**Work instructions**: Images should be left out, and everything else in the listing reproduced exactly.

**Given data**:
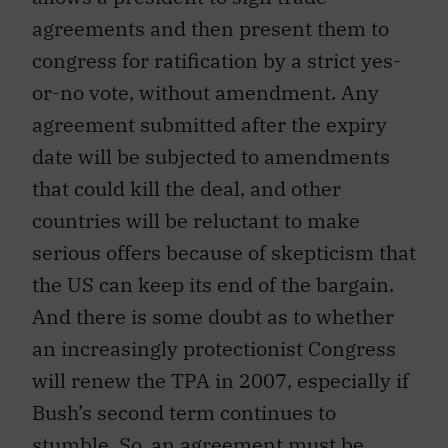
agreements and then present them to
congress for ratification by a strict yes-
or-no vote, without amendment. Any
agreement submitted after the expiry
date will be subjected to amendments
that could kill the deal, and other
countries will be reluctant to make
serious offers because of skepticism that
the US can keep its end of the bargain.
And there is some doubt as to whether
an increasingly protectionist Congress
will renew the TPA in 2007, especially if
Bush’s second term continues to
stumble. So, an agreement must be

**Your solution**:
agreements and then present them to
congress for ratification by a strict yes-
or-no vote, without amendment. Any
agreement submitted after the expiry
date will be subjected to amendments
that could kill the deal, and other
countries will be reluctant to make
serious offers because of skepticism that
the US can keep its end of the bargain.
And there is some doubt as to whether
an increasingly protectionist Congress
will renew the TPA in 2007, especially if
Bush’s second term continues to
stumble. So, an agreement must be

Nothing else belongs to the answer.